** Begin SOURCE TEXT **
We are less and less likely than we used to be to experience the sense of disorientation and anxiety in actual space and time. So as a metaphor, being lost has lost a bit of its zing. So it is that it’s only when we’ve lost things that we believe ourselves to be in need of an “enhanced finding experience.” Now, this is a phrase so luscious that I want to roll it around on my tongue a little: enhanced finding experience: Yum!
You know who would have been attracted to a sales pitch for an “enhanced finding experience?” Zacchaeus.
Zacchaeus did not have a cell phone, but he would have if he could have, because he was rich. This is almost the only thing we know about him - except for the source of his wealth, and that he was short. It’s possible that these details about Zachaeus are important, especially if the principal purpose in hearing this story is to learn about Zacchaeus. And since we are only two weeks away from Commitment Sunday, and since this story includes the very important development that Zacchaeus gave away half of his possessions, and gave generously to the poor, as a result of his encounter with Jesus… well, I’d like very much to point out this virtue of costly and generous giving, and how Jesus commends these characteristics to us. But I think it is probably a mistake to suppose that the primary purpose of this story is to teach us about Zacchaeus. I think the principal reason that St. Luke includes this story in his Gospel is, rather, to teach us about Jesus.
Zacchaeus, as a rich man, was not accustomed to being lost. He didn’t have an iPhone, and he didn’t have a Tile. But he had many resources available to him, and I strongly suspect that he seldom found himself feeling trapped or disoriented, and unsure that he would be able to find his way home. This is one of the pleasures of wealth: it imparts the frequent sense that you are where you belong, and you belong where you are (whether it’s true or not). And it brings with it the reassurance that if you lose something, you can probably replace it.
Zacchaeus did not know himself to be be in need of an enhanced finding experience. But that was what he was about to get. Thanks to his wealth, from the branches of the sycamore tree, even Zacchaeus’s shortness was no hindrance to him. Who is going to tell a rich man to get out of that tree? Zacchaeus knew exactly where he was, and he was confident that he belonged there. He had not the slightest thought that he was lost.
But of course, Zacchaeus was desperately lost. He was lost in his wealth and in the smug self-assurance that so often comes with it. Worst of all, Zacchaeus was nearly lost to God. Not that God could not find him, but that Zacchaeus could not have located God (had he tried to look) through the opaque tarp of money that he had wrapped around his life. Oh, everything seemed fine inside the money; it’s just that there are so few ways to see past it, especially when you have a lot of it.
Now, in this way, Zacchaeus was a very modern man. For no truth has been so challenged in our own day as the oft-quoted but tenuously-subscribed-to maxim that money can’t buy happiness. Significant indicators all around us suggest that, indeed, money can buy happiness, and that, conversely, the lack of money is a guarantee of misery. You don’t really need me to provide you with a catalog of these indicators; the Christmas versions will be mailed to you soon, and you can see it all easily enough for your self.
** End SOURCE TEXT **
** Begin DATA LISTING **
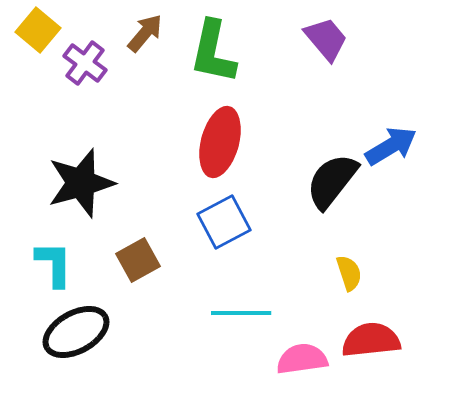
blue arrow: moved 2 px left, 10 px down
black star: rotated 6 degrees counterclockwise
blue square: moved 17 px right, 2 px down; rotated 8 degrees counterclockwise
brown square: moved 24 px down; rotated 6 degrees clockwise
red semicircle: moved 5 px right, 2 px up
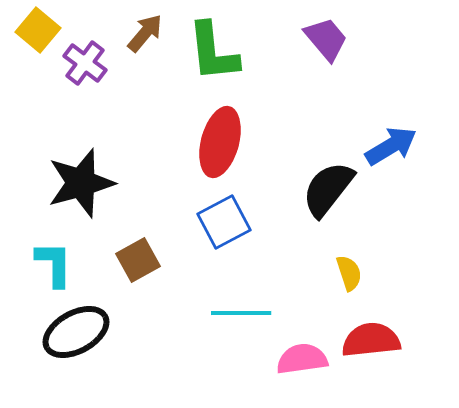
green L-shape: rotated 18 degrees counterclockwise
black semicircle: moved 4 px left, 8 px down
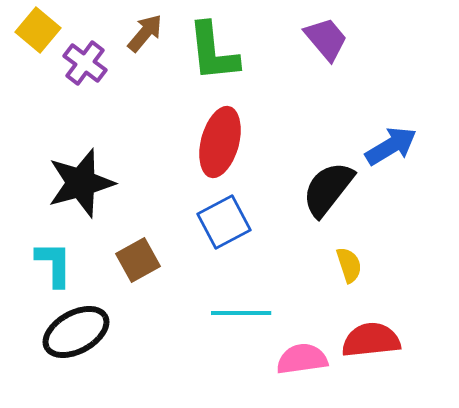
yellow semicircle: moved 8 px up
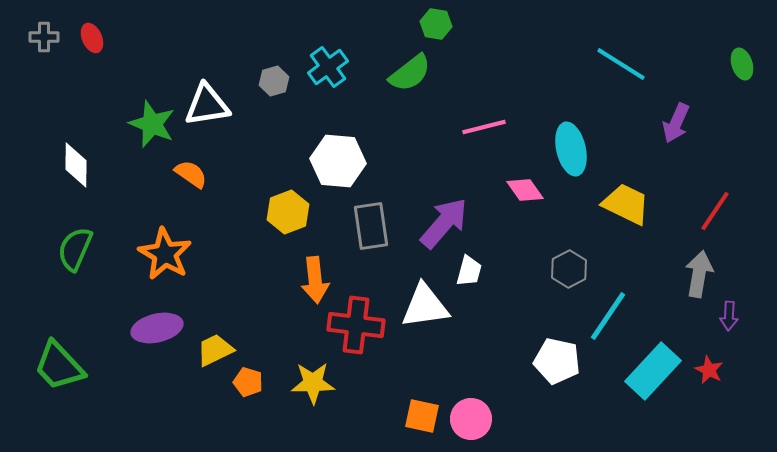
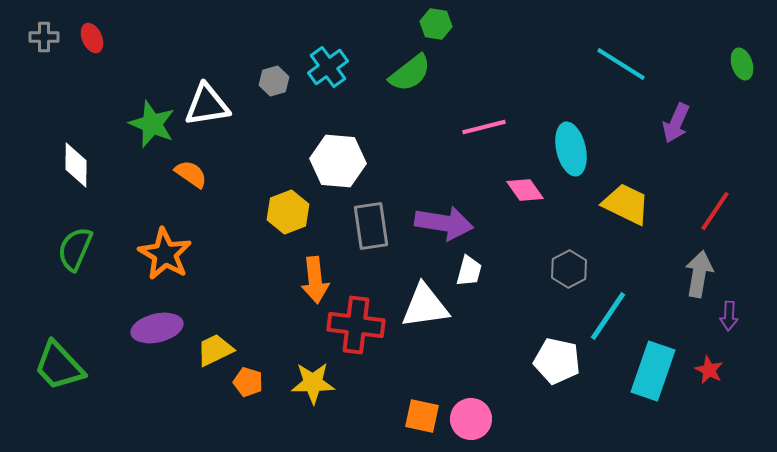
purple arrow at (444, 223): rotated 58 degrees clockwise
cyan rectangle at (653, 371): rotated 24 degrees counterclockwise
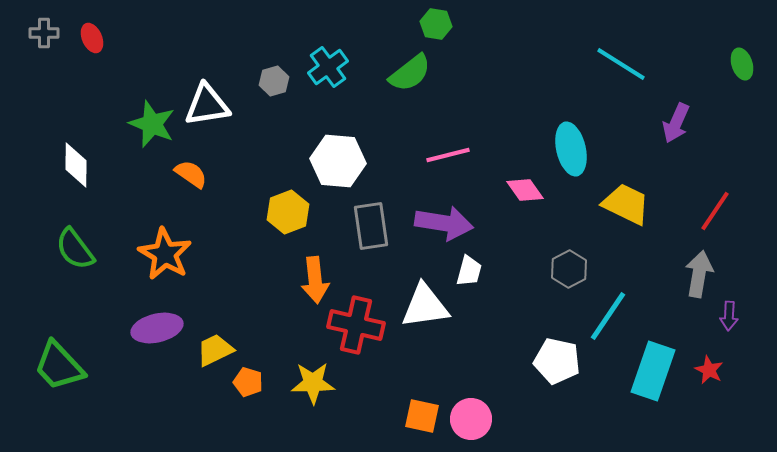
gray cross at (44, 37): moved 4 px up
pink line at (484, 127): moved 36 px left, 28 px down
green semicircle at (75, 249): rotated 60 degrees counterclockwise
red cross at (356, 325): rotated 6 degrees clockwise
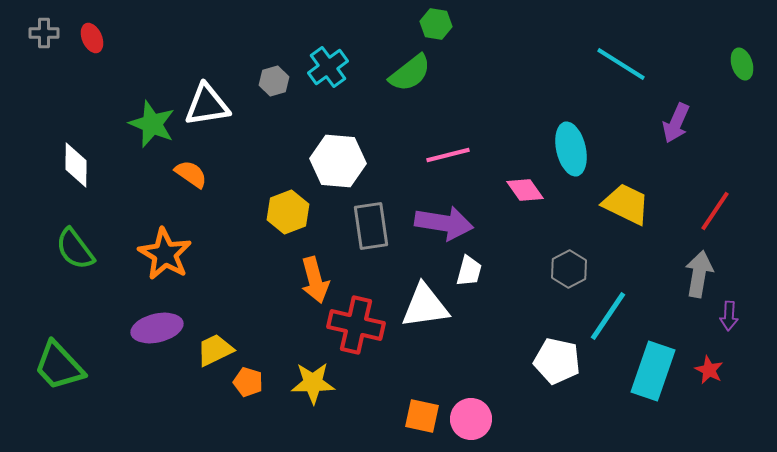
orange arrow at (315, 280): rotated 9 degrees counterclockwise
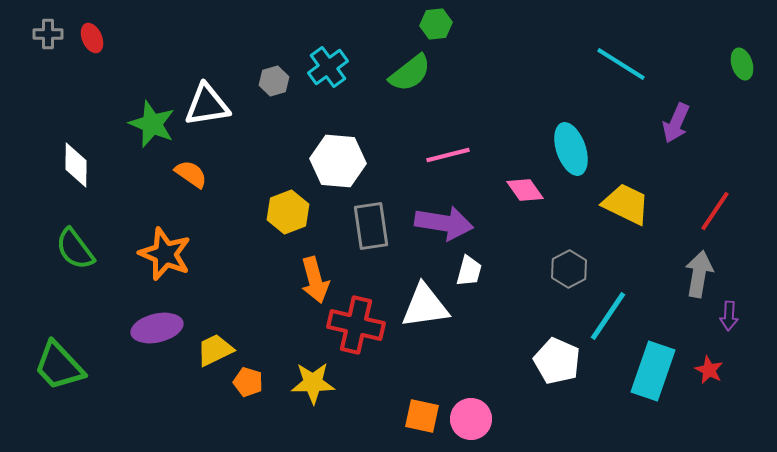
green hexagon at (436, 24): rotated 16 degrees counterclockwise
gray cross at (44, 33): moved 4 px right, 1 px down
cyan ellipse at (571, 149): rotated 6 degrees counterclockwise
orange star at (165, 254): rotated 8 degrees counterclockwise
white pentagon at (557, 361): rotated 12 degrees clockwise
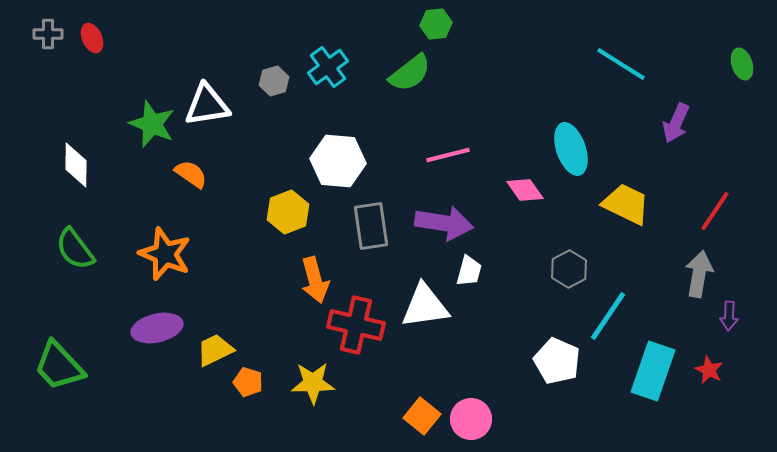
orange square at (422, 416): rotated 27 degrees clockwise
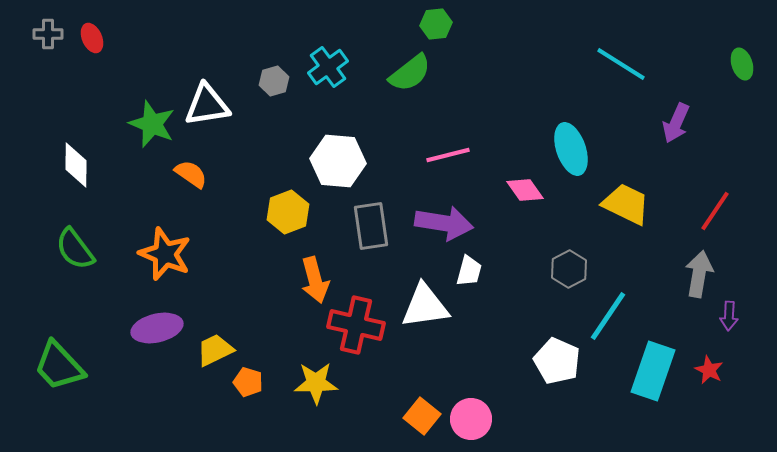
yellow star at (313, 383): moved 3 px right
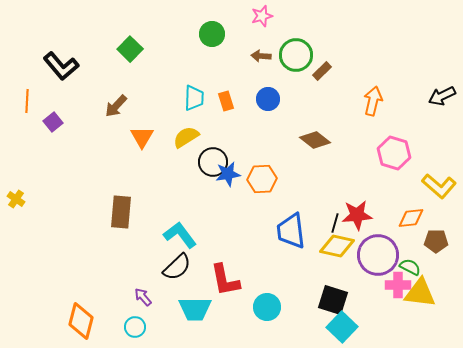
** End DATA LISTING **
EXERCISE GOAL:
From the sermon on Zacchaeus above, reproduce word for word everything from "Zacchaeus did not know" down to "he was lost.".

RESULT OF THE EXERCISE:
Zacchaeus did not know himself to be be in need of an enhanced finding experience. But that was what he was about to get. Thanks to his wealth, from the branches of the sycamore tree, even Zacchaeus’s shortness was no hindrance to him. Who is going to tell a rich man to get out of that tree? Zacchaeus knew exactly where he was, and he was confident that he belonged there. He had not the slightest thought that he was lost.